Immigration Status and the Florida Homestead

Description: 

The immigration status of a property owner is a very important component of whether a property actually is entitled to a Florida homestead status. For example, homestead status was denied to property owned by

  • Canadian tourists who were only in the U.S. temporarily  and did not have the legal right to have the requisite intent to reside permanently in Florida.  
  • A Hungarian citizen who only held a multiple-entry business visa that barred him from remaining in the U.S. for more than 180 days at a time and was only granted permanent residency status on a conditional basis as his marriage to a U.S. citizen was for less than 2 years. 

In a recent case though, the Third District Court of Appeals in Florida allowed the property homestead status as it found that the property owner did meet the requirements of the homestead provision of the Florida Constitution finding that he intended to make the property his family's permanent residency as his son who was a U.S. citizen resided at the property, the property owner and his were did live at the property and were legally entitled to live temporarily in the U.S., and he and his wife were in the process of applying for permanent residency status.

The Court of reversed the lower court's ruling that denied the property homestead status which would have made the property subject to the claim of a creditor.

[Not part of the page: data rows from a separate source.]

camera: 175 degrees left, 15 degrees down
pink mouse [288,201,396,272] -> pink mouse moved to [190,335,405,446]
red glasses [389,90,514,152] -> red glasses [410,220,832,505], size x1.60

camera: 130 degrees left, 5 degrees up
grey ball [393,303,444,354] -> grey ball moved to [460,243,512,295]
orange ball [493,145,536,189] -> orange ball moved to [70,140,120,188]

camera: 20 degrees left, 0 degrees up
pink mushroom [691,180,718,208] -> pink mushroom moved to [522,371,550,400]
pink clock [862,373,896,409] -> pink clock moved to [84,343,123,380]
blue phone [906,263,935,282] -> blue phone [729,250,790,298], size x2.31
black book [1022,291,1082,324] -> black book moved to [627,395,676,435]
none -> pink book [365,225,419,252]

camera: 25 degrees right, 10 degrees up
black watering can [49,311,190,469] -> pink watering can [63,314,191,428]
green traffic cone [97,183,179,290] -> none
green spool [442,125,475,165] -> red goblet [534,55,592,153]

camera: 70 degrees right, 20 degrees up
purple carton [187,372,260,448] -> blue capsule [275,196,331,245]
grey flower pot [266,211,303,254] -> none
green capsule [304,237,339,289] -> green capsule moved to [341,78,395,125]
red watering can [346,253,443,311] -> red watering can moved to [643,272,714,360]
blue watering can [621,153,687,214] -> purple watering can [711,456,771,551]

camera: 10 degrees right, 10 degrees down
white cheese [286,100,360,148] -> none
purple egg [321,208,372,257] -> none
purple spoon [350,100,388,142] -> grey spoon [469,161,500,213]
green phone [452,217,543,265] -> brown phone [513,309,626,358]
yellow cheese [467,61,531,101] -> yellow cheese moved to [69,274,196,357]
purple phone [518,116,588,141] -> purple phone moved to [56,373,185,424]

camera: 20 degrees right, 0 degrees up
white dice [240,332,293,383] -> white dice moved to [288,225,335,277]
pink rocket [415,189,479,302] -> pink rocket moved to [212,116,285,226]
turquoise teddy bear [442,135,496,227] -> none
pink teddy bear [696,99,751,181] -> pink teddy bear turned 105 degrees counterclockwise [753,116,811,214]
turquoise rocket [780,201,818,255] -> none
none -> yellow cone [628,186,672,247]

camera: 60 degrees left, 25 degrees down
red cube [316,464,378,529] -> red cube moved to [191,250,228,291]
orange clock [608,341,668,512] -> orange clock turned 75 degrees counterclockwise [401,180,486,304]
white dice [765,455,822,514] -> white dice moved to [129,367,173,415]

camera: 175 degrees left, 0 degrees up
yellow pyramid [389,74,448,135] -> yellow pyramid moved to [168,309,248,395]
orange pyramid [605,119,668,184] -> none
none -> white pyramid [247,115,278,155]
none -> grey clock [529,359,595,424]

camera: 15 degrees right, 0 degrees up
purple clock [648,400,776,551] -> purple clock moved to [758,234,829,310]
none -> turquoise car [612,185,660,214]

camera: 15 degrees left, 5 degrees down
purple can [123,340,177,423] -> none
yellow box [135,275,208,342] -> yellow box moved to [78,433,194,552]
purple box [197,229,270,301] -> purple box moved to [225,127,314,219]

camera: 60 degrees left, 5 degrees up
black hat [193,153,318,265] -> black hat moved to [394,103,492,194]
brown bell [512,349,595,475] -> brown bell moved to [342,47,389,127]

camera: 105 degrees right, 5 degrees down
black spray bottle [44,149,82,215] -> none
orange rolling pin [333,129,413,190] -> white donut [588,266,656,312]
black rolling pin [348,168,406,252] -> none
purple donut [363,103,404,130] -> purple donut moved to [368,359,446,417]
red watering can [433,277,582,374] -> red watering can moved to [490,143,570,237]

The Court of Appeal explained that the Florida courts liberally construe the constitutional homestead exemption in the interest of the family home and in favor of "those it was designed to protect."   The Court also noted that the Florida Supreme Court does not even require a property owner to reside at the property for it to have homestead statuts, but that it was sufficient that the property owner's family resides at the property and that the property owner intended to make the property his family's permanent residence.